Why I Admire The Ancient Greeks

I once heard or read somewhere that while the rest of the world gave us astrology, the Greeks gave us astronomy.  That simple statement sums up my deep admiration for the ancient Greeks -they were the most glorious happening in human history.  We owe almost all of our sciences to them, much of our mathematics, to say nothing of their contributions to literature and the arts.  Who among the ancients has given more to our civilization?

Everything about them was different from what preceded them.  Man is the measure of all things, they maintained, even creating their gods in man’s image, and placed reasoning and logic as the highest virtue.  As an example of this: they knew full well that the earth was a sphere, deducing this from its shadow cast to make a crescent moon (so eminently logical); that acceptance is best demonstrated by Eratosthenes of Cyrene, who in third century BCE, calculated the circumference of the earth, by measuring the angle of the sun’s shadow between two locations (Aswan and Alexandria, Egypt) and having someone pace off the distance separating them (he was only off by 200 some miles).   It’s the certainty in which this was perceived, with no doubts whatsoever, that is so impressive.

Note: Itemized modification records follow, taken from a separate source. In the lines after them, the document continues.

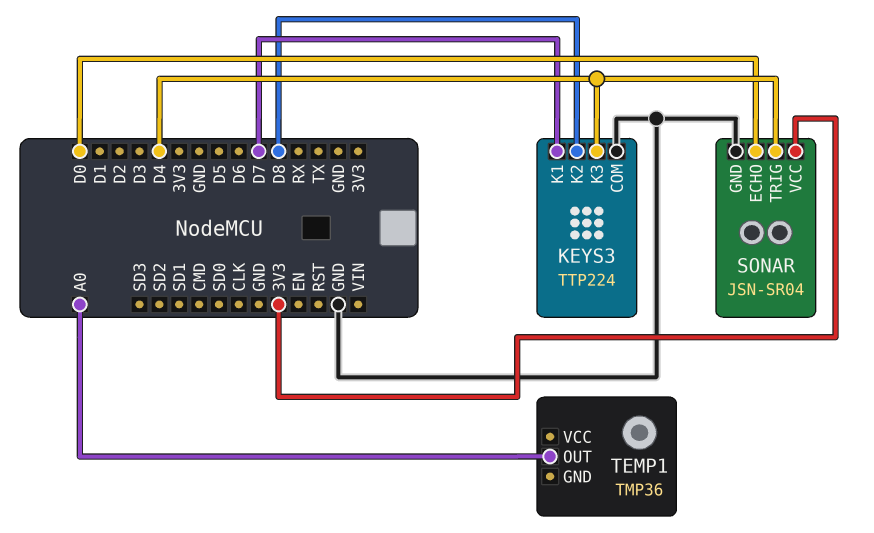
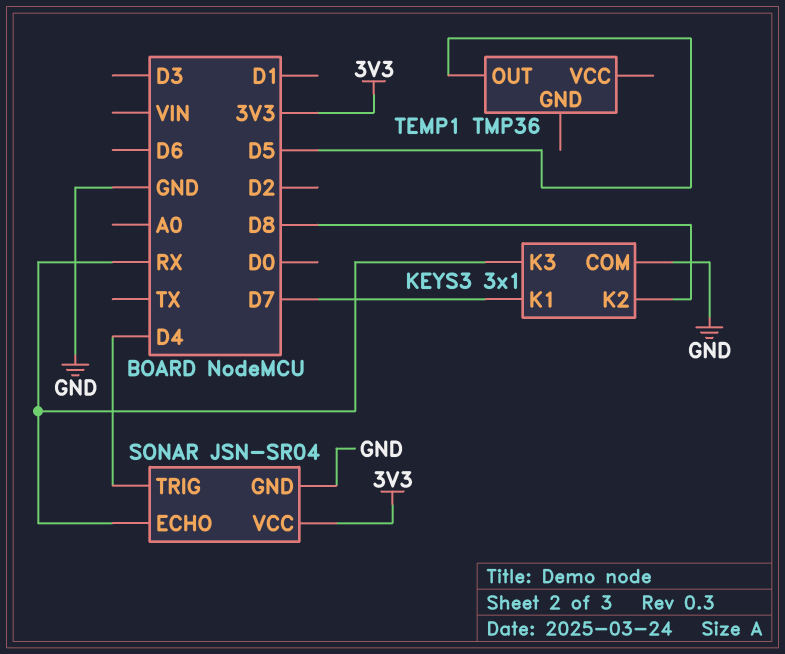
KEYS3: TTP224 -> 3x1
KEYS3 pin K3: D4 -> RX
SONAR pin ECHO: D0 -> RX
TEMP1 pin OUT: A0 -> D5

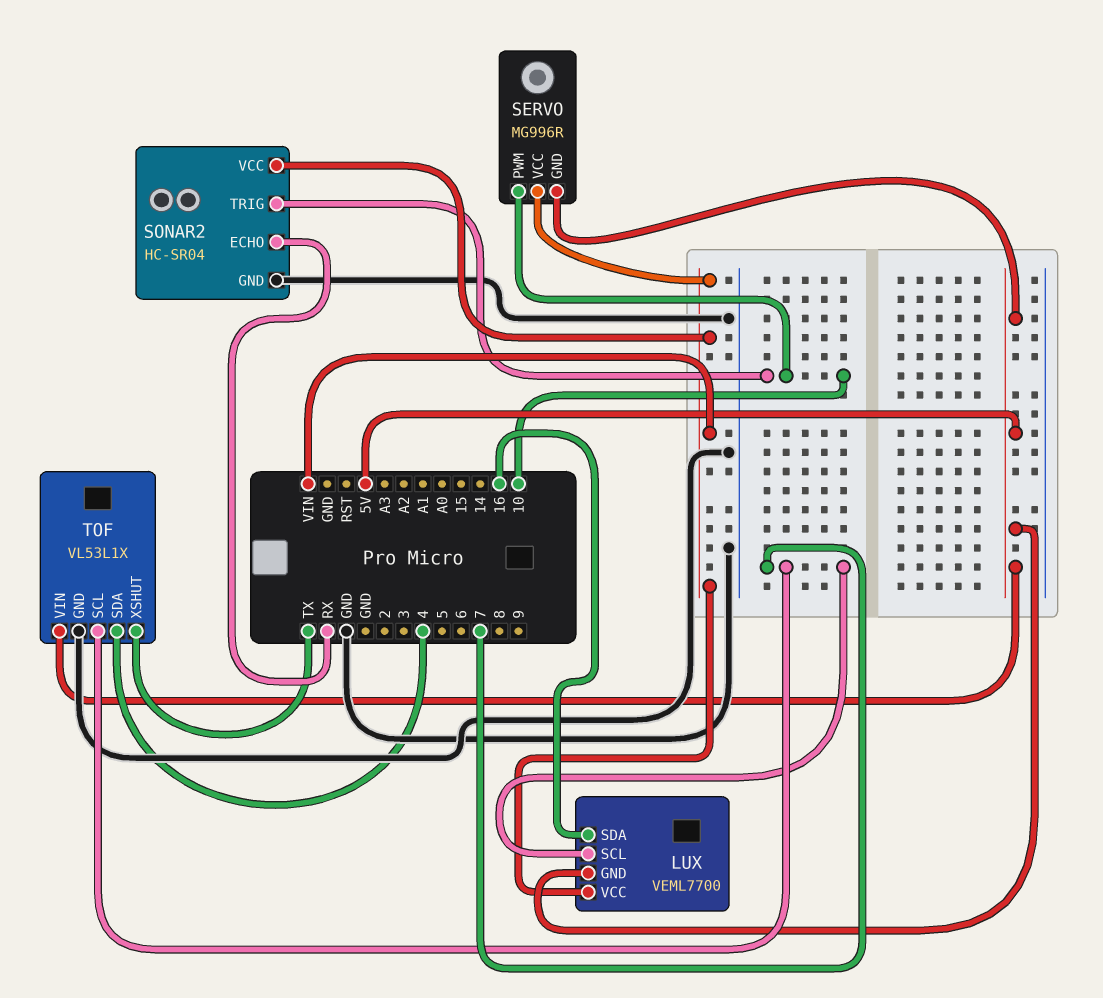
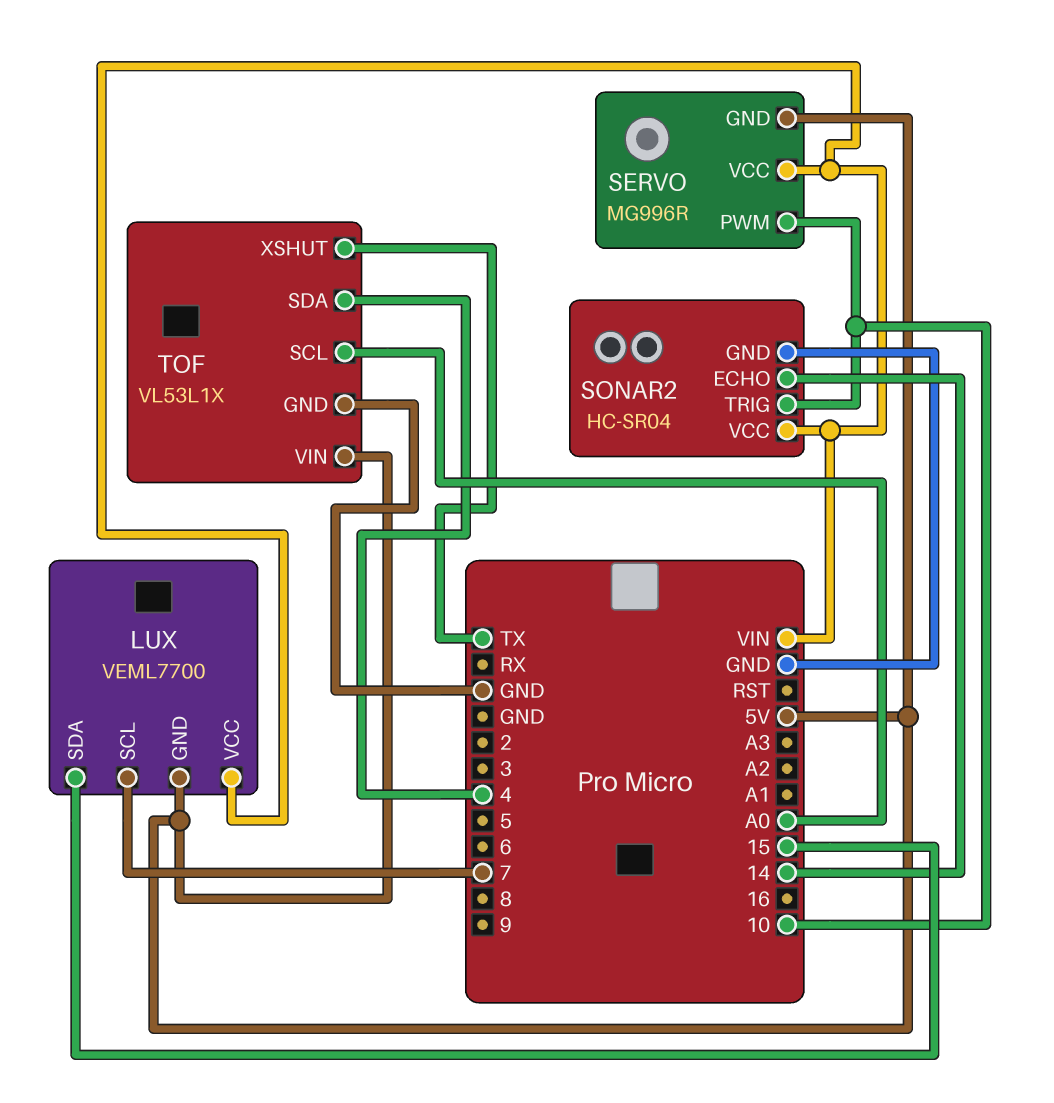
LUX pin SDA: 16 -> 15
SONAR2 pin ECHO: RX -> 14
TOF pin SCL: 7 -> A0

You can go on and on citing the insights of their great thinkers, but I think my simple illustration conveys the idea.  Although not often mentioned, their greatest contribution may have been the constancy of their written language, which has remained virtually unchanged since antiquity.  This has enabled us to learn about other civilizations, namely Egyptian, through deciphering its glyphs by means of the Rosetta stone.  Their written accounts of contemporary cultures that included their legends and histories have given us much of what is known about them to this day.   .

 As for their Gods and Goddesses, they conceived them as having all the flaws of humans, with only their immortality removing them from us, which, in a broader context, again puts man on an equal footing with them.  We know that, despite their reputation for logic and sound reasoning, they had problems with their religious fanatics, just as we do in our present times, the best example of this being Socrates made to drink poison for corrupting the morality of Athen’s youth (i.e. undermining their religiousness).  But, overall, they still present us with humankind at its best -inquisitive, questioning, thinking.  No other ancient civilization that I know of valued learning and knowledge more. 

 Yes, they waged their wars and ultimately could never unite, even when it meant their own downfall, and succumbed to the same weaknesses afflicting the rest of humanity.  I want to judge them by what they did when not at war and compare this to other cultures when not at war, and that is when their achievements shine over all others.  So I remain undeterred in my affection and appreciation for their accomplishments.  They truly were the most brilliant chapter in our history.  I owe my novel Polyxena to them -it’s a product of their literary heritage.